Dr Jeremy Barham is established as one of the leading young Mahler scholars. He has undertaken research-funded by the British Academy-in Vienna, Berlin, Paris and Philadelphia, and the focus of his work lies in Mahler's engagement with culture: philosophies of Romanticism (Schopenhauer, Fechner, late idealism) and Modernism (Nietzsche, Adorno), ethnic identity and notions of the self in the early 20th century, and structures of meaning and interdisciplinarity (metaphor, and, most recently, 'cinematic' modes of construction in Mahler). Dr Barham has further research interests in narrative and temporality in music and film media, and issues of intertextuality and appropriation in film music.
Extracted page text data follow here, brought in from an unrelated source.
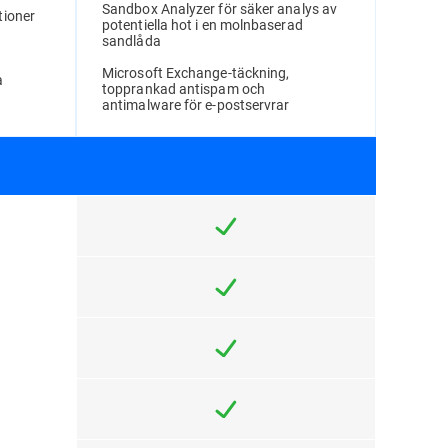
Sandbox Analyzer för säker analys av
tioner
potentiella hot i en molnbaserad
sandlåda
Microsoft Exchange-täckning,
a
topprankad antispam och
antimalware för e-postservrar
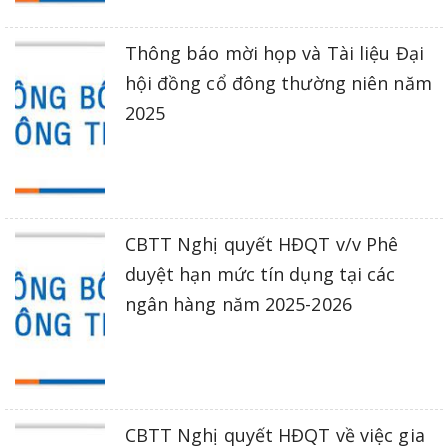
Thông báo mời họp và Tài liệu Đại
hội đồng cổ đông thường niên năm
2025
CBTT Nghị quyết HĐQT v/v Phê
duyệt hạn mức tín dụng tại các
ngân hàng năm 2025-2026
CBTT Nghị quyết HĐQT về việc gia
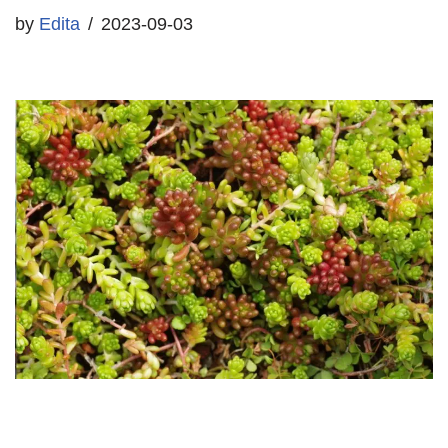
by
Edita
2023-09-03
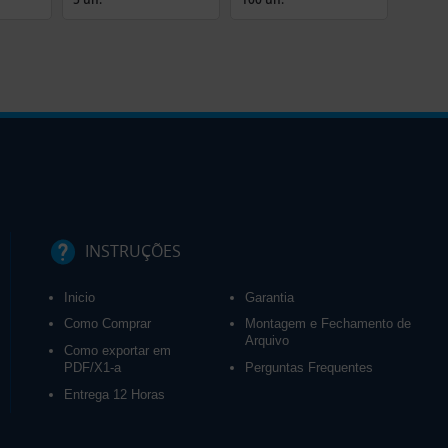
INSTRUÇÕES
Inicio
Garantia
Como Comprar
Montagem e Fechamento de
Arquivo
Como exportar em
PDF/X1-a
Perguntas Frequentes
Entrega 12 Horas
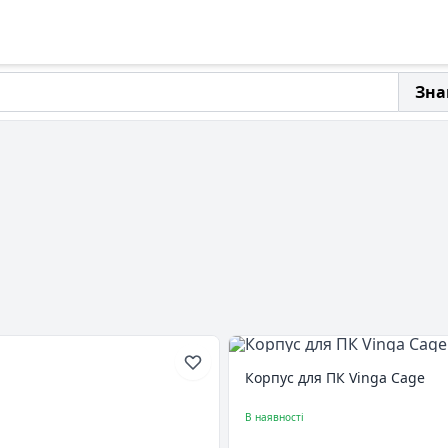
Зна
Корпус для ПК Vinga Cage
В наявності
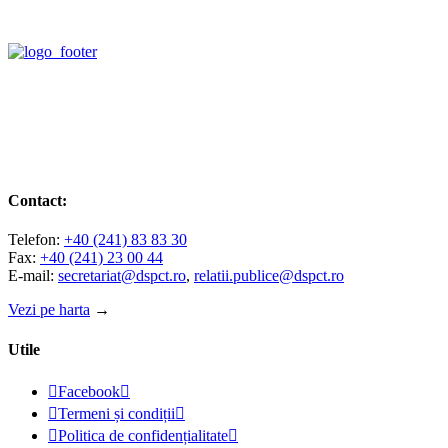
Contact:
Telefon:
+40 (241) 83 83 30
Fax:
+40 (241) 23 00 44
E-mail:
secretariat@dspct.ro
,
relatii.publice@dspct.ro
Vezi pe harta
→
Utile

Facebook


Termeni și condiții


Politica de confidențialitate

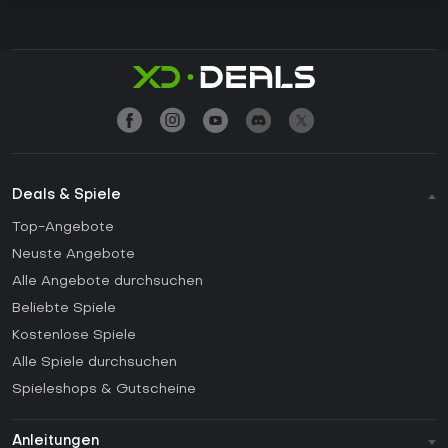
Deals & Spiele
Top-Angebote
Neuste Angebote
Alle Angebote durchsuchen
Beliebte Spiele
Kostenlose Spiele
Alle Spiele durchsuchen
Spieleshops & Gutscheine
Anleitungen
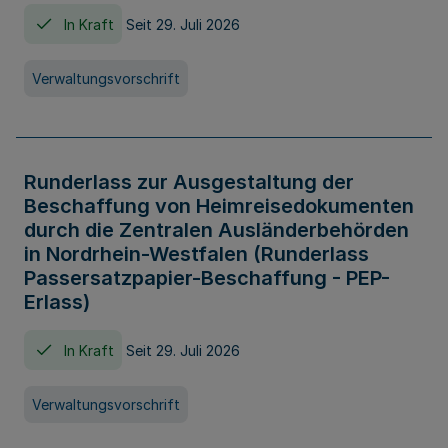
In Kraft
Seit 29. Juli 2026
Verwaltungsvorschrift
Runderlass zur Ausgestaltung der
Beschaffung von Heimreisedokumenten
durch die Zentralen Ausländerbehörden
in Nordrhein-Westfalen (Runderlass
Passersatzpapier-Beschaffung - PEP-
Erlass)
In Kraft
Seit 29. Juli 2026
Verwaltungsvorschrift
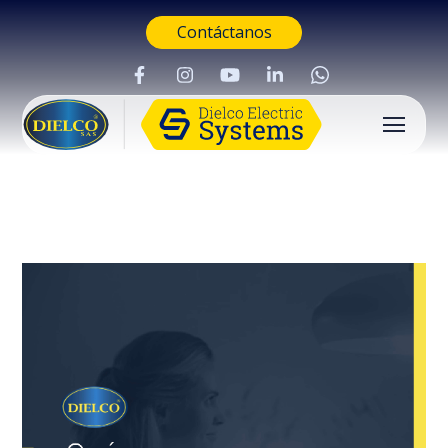
Contáctanos
Buscar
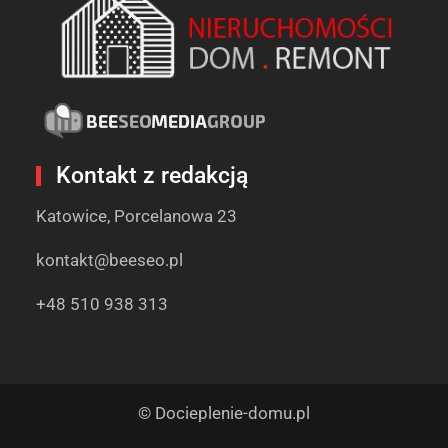
Kontakt z redakcją
Katowice, Porcelanowa 23
kontakt@beeseo.pl
+48 510 938 313
© Docieplenie-domu.pl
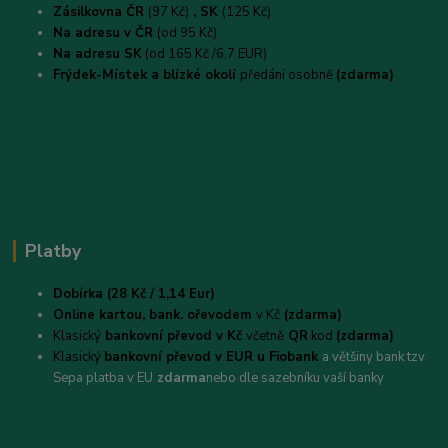
Zásilkovna ČR
(97 Kč)
, SK
(125 Kč)
Na adresu v ČR
(od 95 Kč)
Na adresu SK
(od 165 Kč /6,7 EUR)
Frýdek-Místek a blízké okolí
předání osobně
(zdarma)
Platby
Dobírka (28 Kč / 1,14 Eur)
Online kartou,
bank. ořevodem
v Kč
(zdarma)
Klasický
bankovní převod v Kč
včetně
QR
kod
(zdarma)
Klasický
bankovní převod v EUR u Fiobank
a většiny bank tzv
Sepa platba v EU
zdarma
nebo dle sazebníku vaší banky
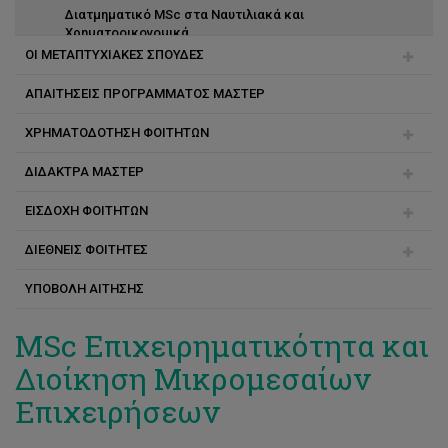
Διατμηματικό MSc στα Ναυτιλιακά και
Χρηματοοικονομικά
ΟΙ ΜΕΤΑΠΤΥΧΙΑΚΕΣ ΣΠΟΥΔΕΣ
MSc Πολιτική Μηχανική και Αειφόρος Σχεδιασμός
ΑΠΑΙΤΗΣΕΙΣ ΠΡΟΓΡΑΜΜΑΤΟΣ ΜΑΣΤΕΡ
Διάρκεια σπουδών
MSc Επιστήμες Αναπτυξιακών Διαταραχών Επικοινωνίας
ΧΡΗΜΑΤΟΔΟΤΗΣΗ ΦΟΙΤΗΤΩΝ
Ακαδημαϊκός και Ερευνητικός Σύμβουλος
MSc Experiential Digital Marketing Communications
(XDMarComs)
ΔΙΔΑΚΤΡΑ ΜΑΣΤΕΡ
Αλλαγή προγράμματος
Υποτροφίες κοινωνικής στήριξης για φοιτητές μάστερ
και διδακτορικού
ΕΙΣΔΟΧΗ ΦΟΙΤΗΤΩΝ
Τρόποι πληρωμής
ΔΙΕΘΝΕΙΣ ΦΟΙΤΗΤΕΣ
Συνέπειες μη πληρωμής
Εγγραφή
ΥΠΟΒΟΛΗ ΑΙΤΗΣΗΣ
Συχνές ερωτήσεις
Πριν την άφιξη
Μετά την άφιξη
MSc Επιχειρηματικότητα και
Διοίκηση Μικρομεσαίων
Επιχειρήσεων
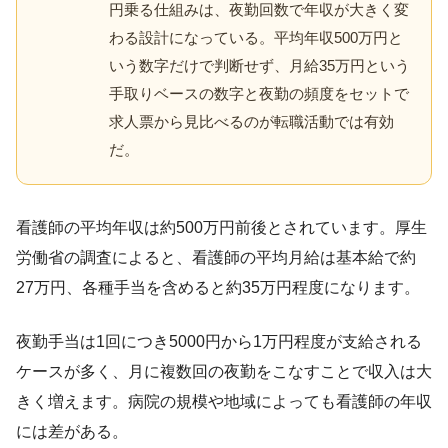
円乗る仕組みは、夜勤回数で年収が大きく変
わる設計になっている。平均年収500万円と
いう数字だけで判断せず、月給35万円という
手取りベースの数字と夜勤の頻度をセットで
求人票から見比べるのが転職活動では有効
だ。
看護師の平均年収は約500万円前後とされています。厚生
労働省の調査によると、看護師の平均月給は基本給で約
27万円、各種手当を含めると約35万円程度になります。
夜勤手当は1回につき5000円から1万円程度が支給される
ケースが多く、月に複数回の夜勤をこなすことで収入は大
きく増えます。病院の規模や地域によっても看護師の年収
には差がある。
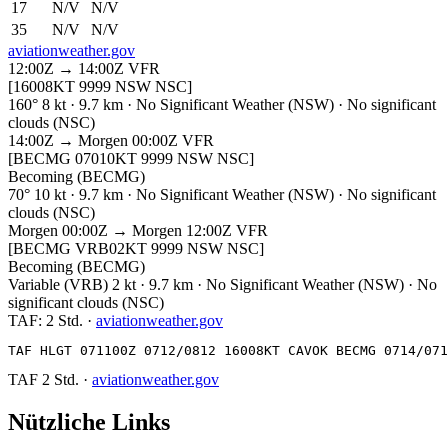
17
N/V
N/V
35
N/V
N/V
aviationweather.gov
12:00Z → 14:00Z
VFR
[16008KT 9999 NSW NSC]
160° 8 kt · 9.7 km · No Significant Weather (NSW) · No significant
clouds (NSC)
14:00Z → Morgen 00:00Z
VFR
[BECMG 07010KT 9999 NSW NSC]
Becoming (BECMG)
70° 10 kt · 9.7 km · No Significant Weather (NSW) · No significant
clouds (NSC)
Morgen 00:00Z → Morgen 12:00Z
VFR
[BECMG VRB02KT 9999 NSW NSC]
Becoming (BECMG)
Variable (VRB) 2 kt · 9.7 km · No Significant Weather (NSW) · No
significant clouds (NSC)
TAF:
2 Std.
·
aviationweather.gov
TAF HLGT 071100Z 0712/0812 16008KT CAVOK BECMG 0714/071
TAF
2 Std.
·
aviationweather.gov
Nützliche Links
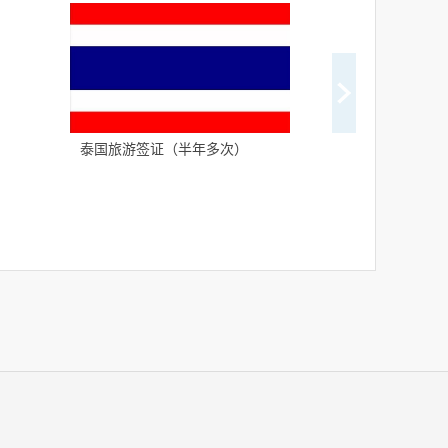
泰国旅游签证（半年多次）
His publications include a chapter on Mahler's early compositions in OUP's The Mahler Companion (rev. edn, 2002), a volume of Mahler studies for Ashgate, Perspectives on Gustav Mahler (2005), CUP's Companion to Mahler, (2007), a chapter on The Shining’ in Terror Tracks. Music, Sound and Horror Cinema (Equinox Press, forthcoming 2008) and numerous reviews for Music & Letters. He is currently working on monographs on Mahler, culture and musical meaning, and on music, time and the moving image. He supervises students researching in the fields of late 19th-century performance studies (Maureen Bonello), and the musicalization of fiction in Virginia Woolf (Emilie Crapoulet).

Dr Christopher Mark's research into English music of the twentieth century includes work leading towards a major publication on melancholy. Within the aesthetics of the early twentieth century this engages with the pastoral, the idyllic, and nostalgia in the music of Elgar, Delius, Vaughan Williams, Holst, Warlock, and Bridge. Dr Mark's research has been supported by grants from the Arts and Humanities Research Board and the British Academy.